Gli studiosi hanno messo sotto esame 448.568 persone: (uomini e
donne) senza precedenti di infarto, cancro o ictus, residenti in diversi
Paesi europei, tutti tra i 35 ed i 70 anni.
Tramite centri minori satelliti, sono stati indagati la loro
salute e la loro dieta, con focus sulla carne rossa, bianca e lavorata.

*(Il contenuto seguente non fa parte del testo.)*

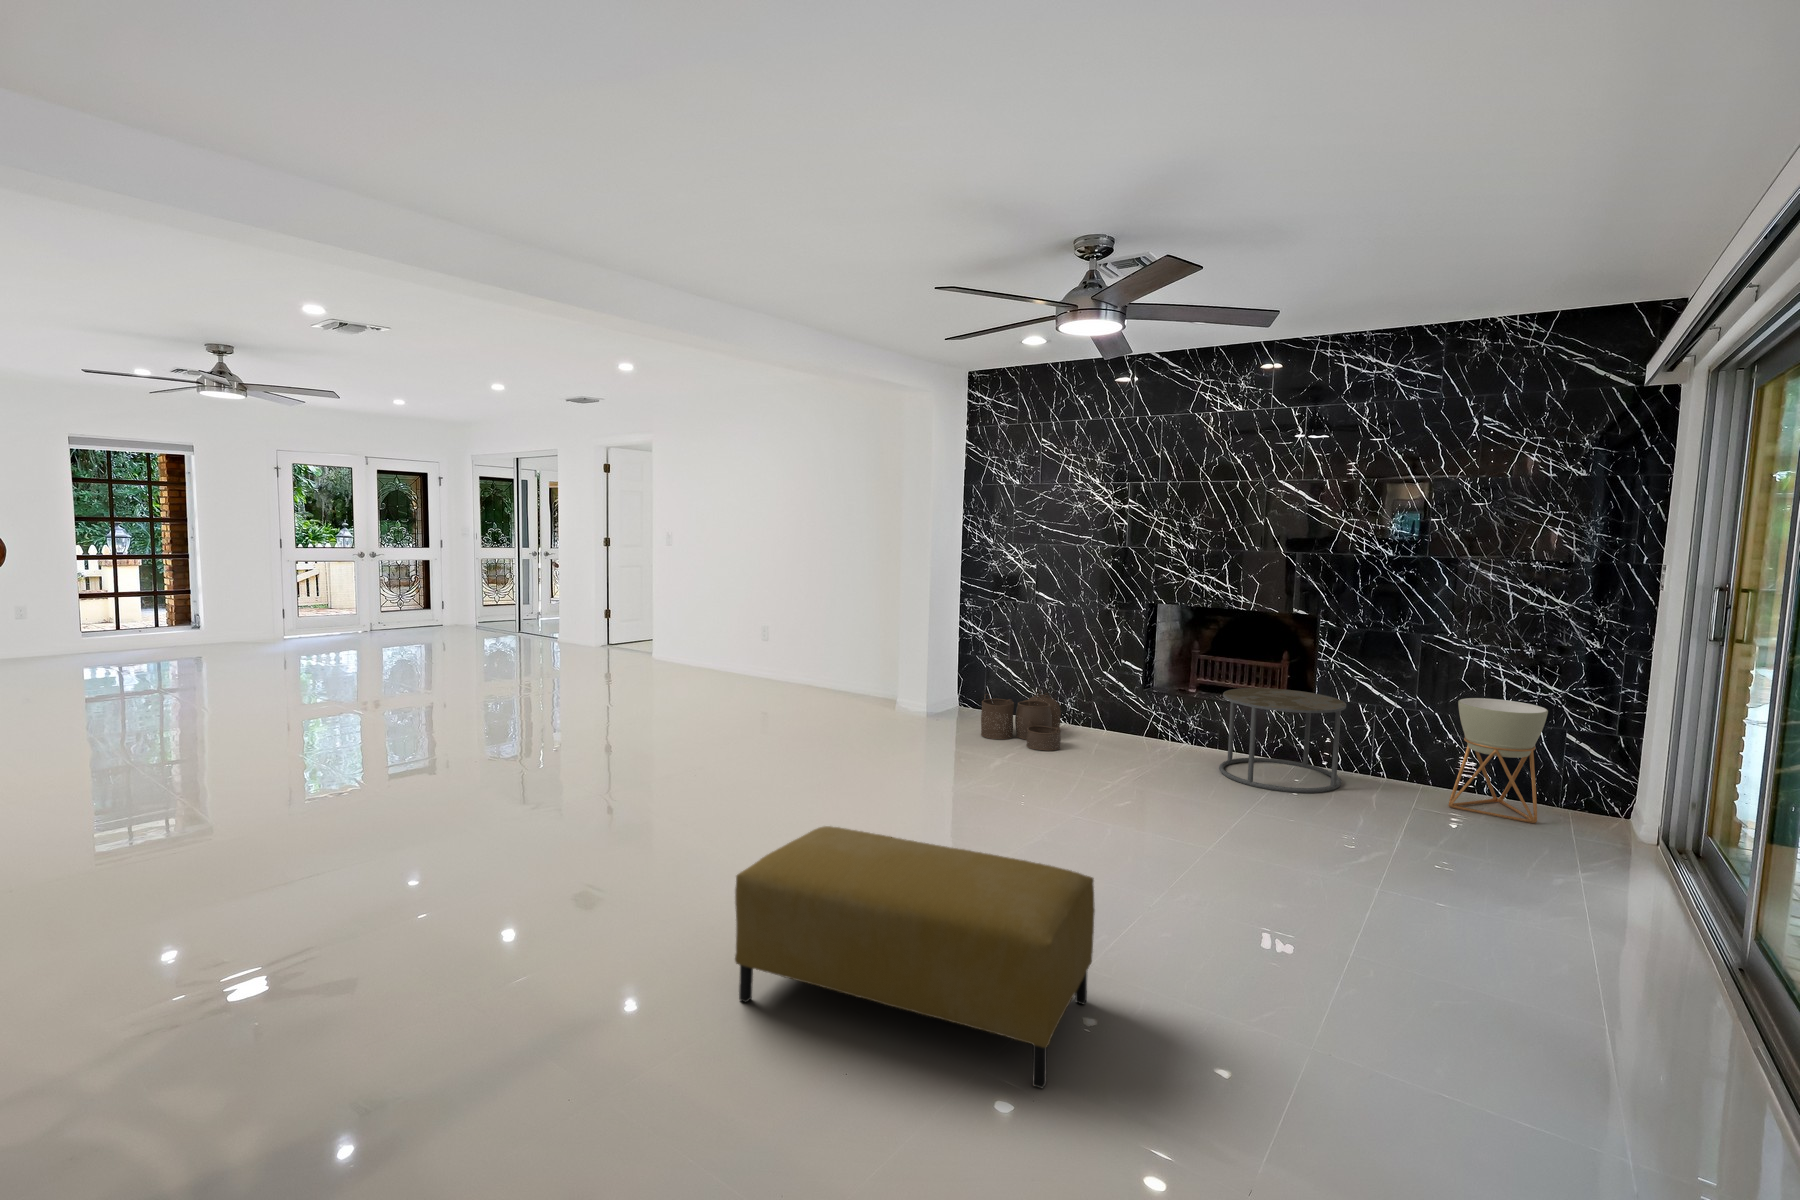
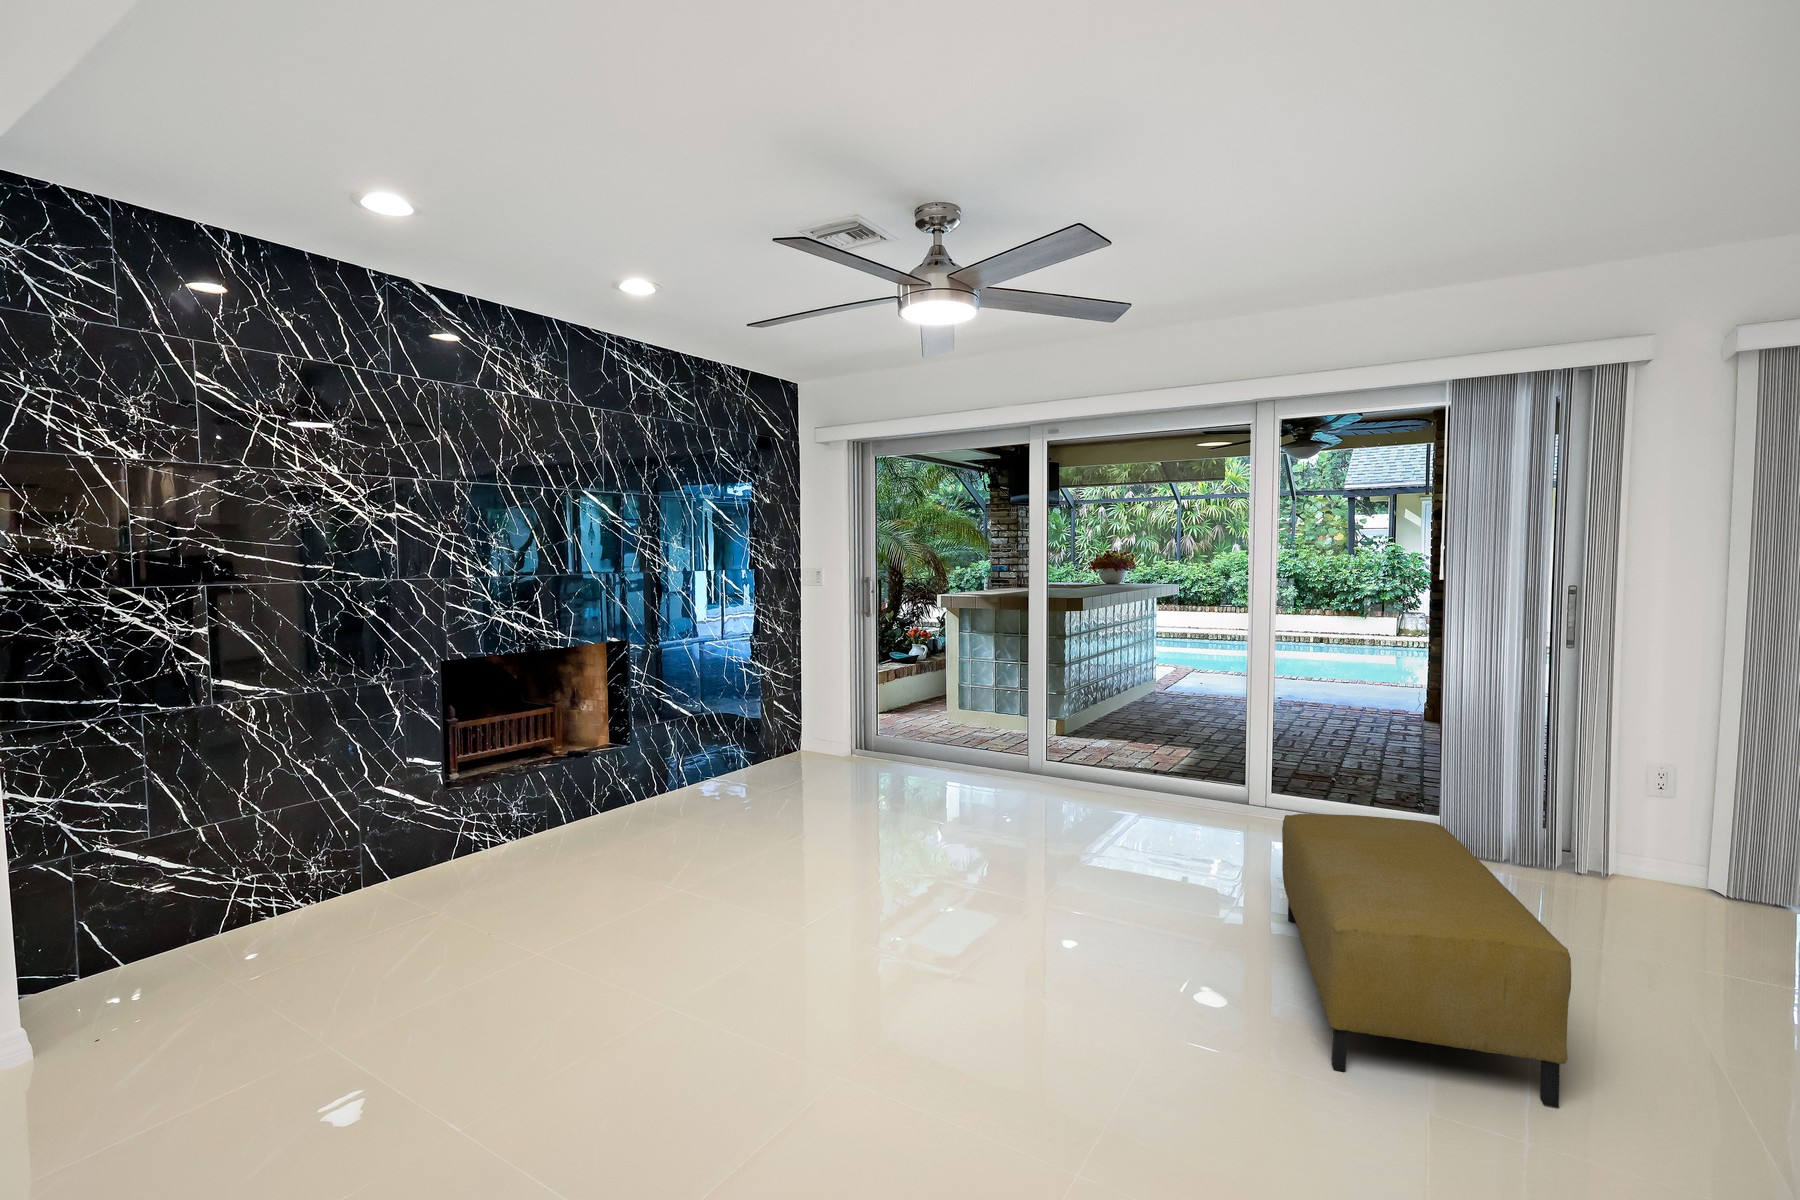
side table: present [1219,688,1346,793] -> none [595,717,727,835]
woven basket: present [981,691,1061,751] -> none [256,861,480,990]
planter: present [1448,698,1548,823] -> none [743,678,809,776]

In base ai criteri, la carne rossa includeva quella di
bovino, suino, equino e ovino; la carne bianca il pollame in
genere, ma anche anatra e coniglio. Infine, la carne lavorata includeva
prosciutti, salami, salsicce, pancetta e tutti i salumi e
insaccati in genere.
La ricerca è durata 13 anni, durante i quali una persona su 17 è
morta. Sono stati così registrati 5.556 decessi per malattie cardiache e
vascolari, 9.861 mori per cancro e
1.068 a causa di malattie respiratorie.
Dopodiché, gli esperti hanno controllato in dettaglio la
situazione (alimentare) dei deceduti, notando come il consumo di carne
rossa aumentava il rischio di malattie cardiovascolari
(+72%) e cancro (+11%). Riguardo poi al rischio di morte, i
volontari che mangiavano 160 grammi al giorno vedevano crescere il
pericolo (+44%) rispetto a chi consumava solo 20 grammi al
giorno.
Secondo, il fenomeno è spiegabile con un effetto concatenato. Più
chiaramente, l'eccesso di carne rossa è dannoso di per sé ed è anche
legato ad un cattivo
stile di vita, come poco moto, fumo, eccesso di alcolici.